The wider context cuts both ways. The same weekly pull that surfaced this paper surfaced a benchmark for whether LLMs can realistically progress a sale at all, built from 1,805 curated multi-turn scenarios with a trained customer simulator [2]. Its much-shared result, top models scoring 6.74 against a human group’s 6.33, is Chinese-language only, judged by an LLM and a BERT classifier against simulated customers, with a human baseline the authors themselves describe as entry-level to intermediate [2]. The research community is specifying the AI SDR stack in public, component by component, and the honest parts of these papers are more useful than their abstracts.

The verdict Adopt

Adopt the method’s two portable moves now: label leads against your funnel’s own stage hierarchy, and audit every score, yours or a vendor’s, on precision at the top of the queue. Treat the specific numbers as one company’s funnel until someone replicates them on a B2B motion.

What would change our read: an independent replication on a B2B funnel, or a public release of code and data. The standing search will catch either.

What you learned

Ranked by funnel-stage preferences, the top 0.1 percent of a 6.14M-lead queue held 25.76 percent future buyers, vs 14.41 percent for the best CTR baseline and 3.28 percent for recency.

The headline +39.7 percent is measured against the authors' own ablation. Against the external CTR baseline the lift is +78.8 percent, and 7.9x against recency (arithmetic shown in the article).
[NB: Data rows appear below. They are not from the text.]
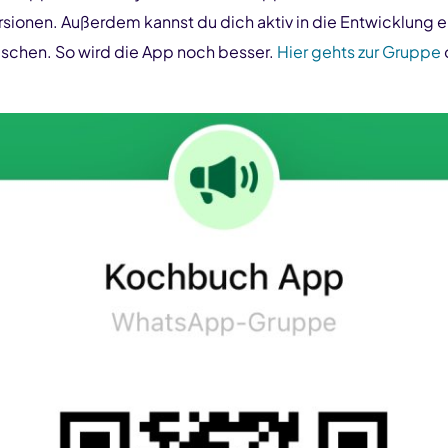
ionen. Außerdem kannst du dich aktiv in die Entwicklung e
schen. So wird die App noch besser.
Hier gehts zur Gruppe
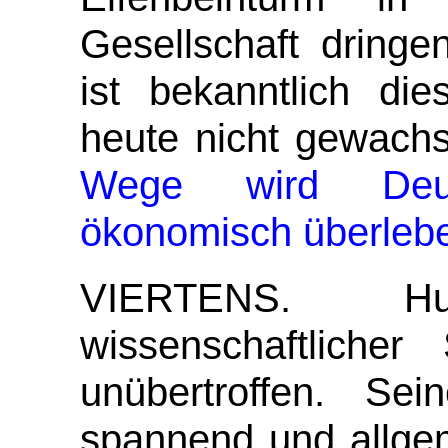
Gesellschaft dringe
ist bekanntlich die
heute nicht gewach
Wege wird Deut
ökonomisch überleb
VIERTENS.
H
wissenschaftlicher 
unübertroffen. Sei
spannend und allgem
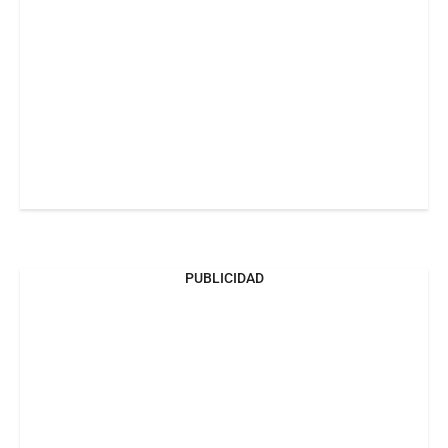
PUBLICIDAD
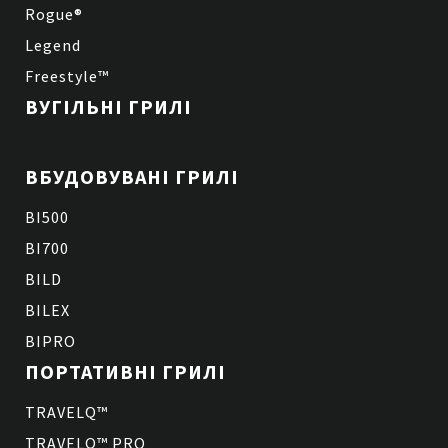
Rogue®
Legend
Freestyle™
ВУГІЛЬНІ ГРИЛІ
ВБУДОВУВАНІ ГРИЛІ
BI500
BI700
BILD
BILEX
BIPRO
ПОРТАТИВНІ ГРИЛІ
TRAVELQ™
TRAVELQ™ PRO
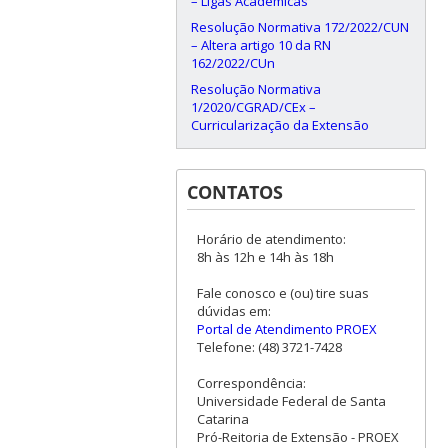
– Ligas Acadêmicas
Resolução Normativa 172/2022/CUN
– Altera artigo 10 da RN
162/2022/CUn
Resolução Normativa
1/2020/CGRAD/CEx –
Curricularização da Extensão
CONTATOS
Horário de atendimento:
8h às 12h e 14h às 18h
Fale conosco e (ou) tire suas
dúvidas em:
Portal de Atendimento PROEX
Telefone: (48) 3721-7428
Correspondência:
Universidade Federal de Santa
Catarina
Pró-Reitoria de Extensão - PROEX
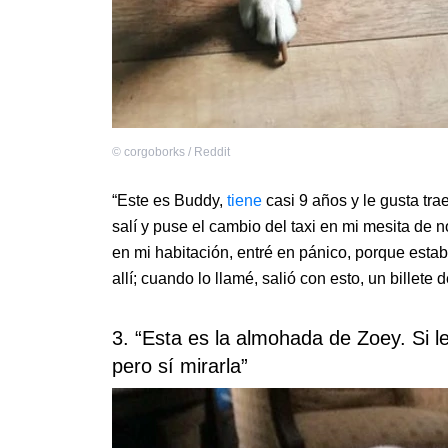
©
corgoborks / Reddit
“Este es Buddy,
tiene
casi 9 años y le gusta tr
salí y puse el cambio del taxi en mi mesita d
en mi habitación, entré en pánico, porque esta
allí; cuando lo llamé, salió con esto, un billete 
3. “Esta es la almohada de Zoey. Si le
pero sí mirarla”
A 132-day province-wide A/B test reported a 9.5 percent relative conversion uplift: about 1.3 extra deals per 1,000 leads per month at the paper's 1.33 percent base rate.

AUC 0.8161 does not mean the model is right 81 percent of the time. At this base rate, about 87 percent of even the best top 1 percent queue never buys. Precision at k is the rep-queue metric.

All evidence is consumer auto retail in one Chinese province, on proprietary data, unreviewed. The portable claim is the labeling method, not the numbers.